La vie de l'endurance ne tourne pas seulement autour du duel franco-germanique. Le grand circuit manceau (13,629 km) va connaître une grosse affluence avec 54 voitures invitées (les titulaires et les suppléantes) et certainement beaucoup de trafic. Avec l'obligation faite aux pilotes débutants au Mans ou n'étant pas revenus depuis au moins trois ans de rouler 10 tours, la cohabitation entre pilotes de niveaux différents dans des voitures à vitesses différentes risque à nouveau d'être très chaude.

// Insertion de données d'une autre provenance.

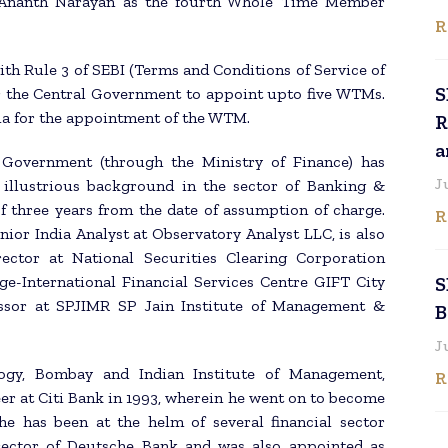
 Ananth Narayan as the fourth Whole Time Member
R
with Rule 3 of SEBI (Terms and Conditions of Service of
S
 the Central Government to appoint upto five WTMs.
ria for the appointment of the WTM.
R
a
l Government (through the Ministry of Finance) has
J
illustrious background in the sector of Banking &
f three years from the date of assumption of charge.
R
nior India Analyst at Observatory Analyst LLC, is also
rector at National Securities Clearing Corporation
ge-International Financial Services Centre GIFT City
S
fessor at SPJIMR SP Jain Institute of Management &
B
J
ogy, Bombay and Indian Institute of Management,
R
er at Citi Bank in 1993, wherein he went on to become
 he has been at the helm of several financial sector
irector of Deutsche Bank and was also appointed as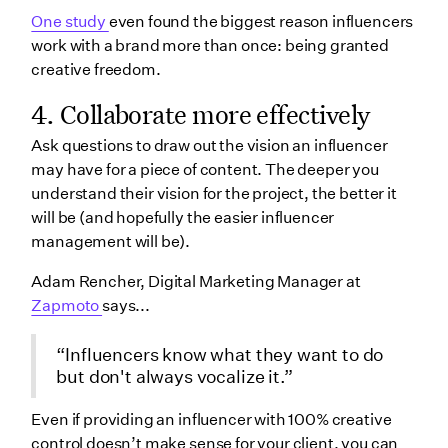
One study
even found the biggest reason influencers
work with a brand more than once: being granted
creative freedom.
4. Collaborate more effectively
Ask questions to draw out the vision an influencer
may have for a piece of content. The deeper you
understand their vision for the project, the better it
will be (and hopefully the easier influencer
management will be).
Adam Rencher, Digital Marketing Manager at
Zapmoto
says...
“Influencers know what they want to do
but don't always vocalize it.”
Even if providing an influencer with 100% creative
control doesn’t make sense for your client, you can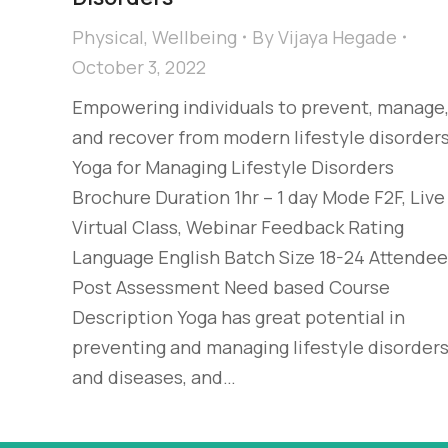
Physical
,
Wellbeing
By
Vijaya Hegade
October 3, 2022
Empowering individuals to prevent, manage
and recover from modern lifestyle disorder
Yoga for Managing Lifestyle Disorders
Brochure Duration 1hr – 1 day Mode F2F, Live
Virtual Class, Webinar Feedback Rating
Language English Batch Size 18-24 Attende
Post Assessment Need based Course
Description Yoga has great potential in
preventing and managing lifestyle disorder
and diseases, and…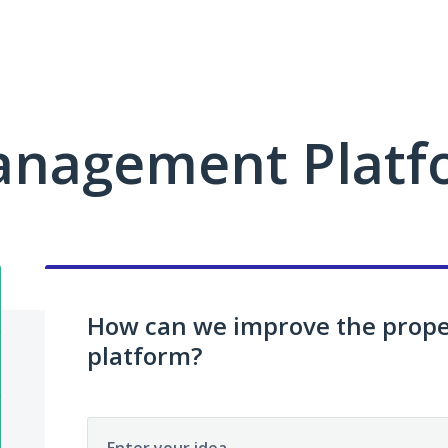
anagement Platf
How can we improve the pro
platform?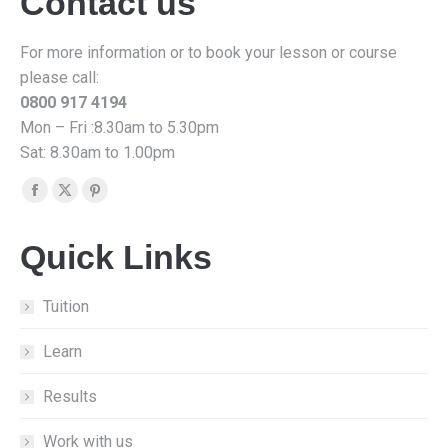
Contact us
For more information or to book your lesson or course
please call:
0800 917 4194
Mon – Fri :8.30am to 5.30pm
Sat: 8.30am to 1.00pm
Find us on:
Facebook
X
Pinterest
page
page
page
Quick Links
opens
opens
opens
in
in
in
new
new
new
Tuition
window
window
window
Learn
Results
Work with us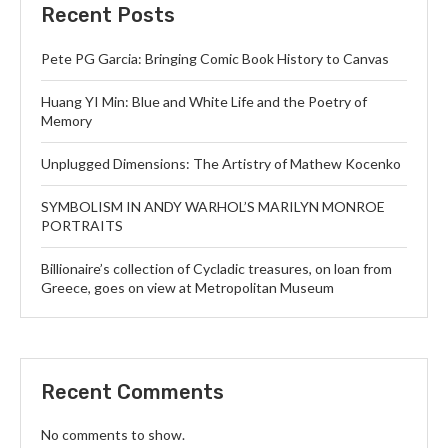
Recent Posts
Pete PG Garcia: Bringing Comic Book History to Canvas
Huang YI Min: Blue and White Life and the Poetry of
Memory
Unplugged Dimensions: The Artistry of Mathew Kocenko
SYMBOLISM IN ANDY WARHOL’S MARILYN MONROE
PORTRAITS
Billionaire’s collection of Cycladic treasures, on loan from
Greece, goes on view at Metropolitan Museum
Recent Comments
No comments to show.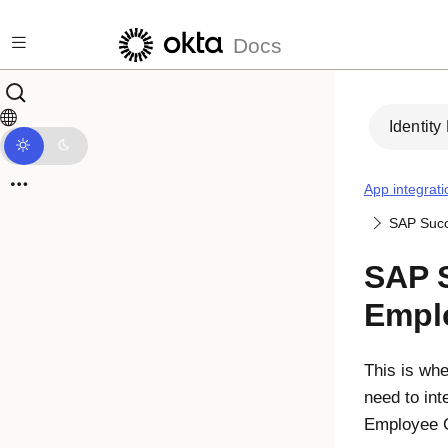
Skip to main content
Docs
Identity
App integrati
SAP Succ
SAP 
Empl
This is whe
need to in
Employee C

Le public manceau aura lui les yeux de chimère pour Henri Pescarolo dont c'est le grand retour au Mans après la liquidation judiciaire de son écurie l'an passé. le quadruple vainqueur de l'épreuve est reparti de zéro pour présenter sa voiture aux essais, presque la même qu'en 2009 avec le nouveau moteur Judd. Face aux diesel d'Audi et Peugeot, la victoire est impossible mais, dans la course des essence, le team aura son mot à dire en compagnie des Lola-Toyota du team suisse Rebellion. La fiabilité et la souplesse du Judd ont pour le moment une longueur d'avance sur la nouvelle Aston-Martin AMR-One très pâle lors des 6 Heures du Castellet début avril. Les Anglais partent de loin pour espérer surprendre les favoris en juin. A défaut de voir en piste la Peugeot HYbrid4, à court de préparation, les nouvelles technologies auront quand même droit de cité grâce à une Oreca suisse (Hope Racing) et une Zytek italienne (Mik Corse). Le labo Le Mans est ouvert.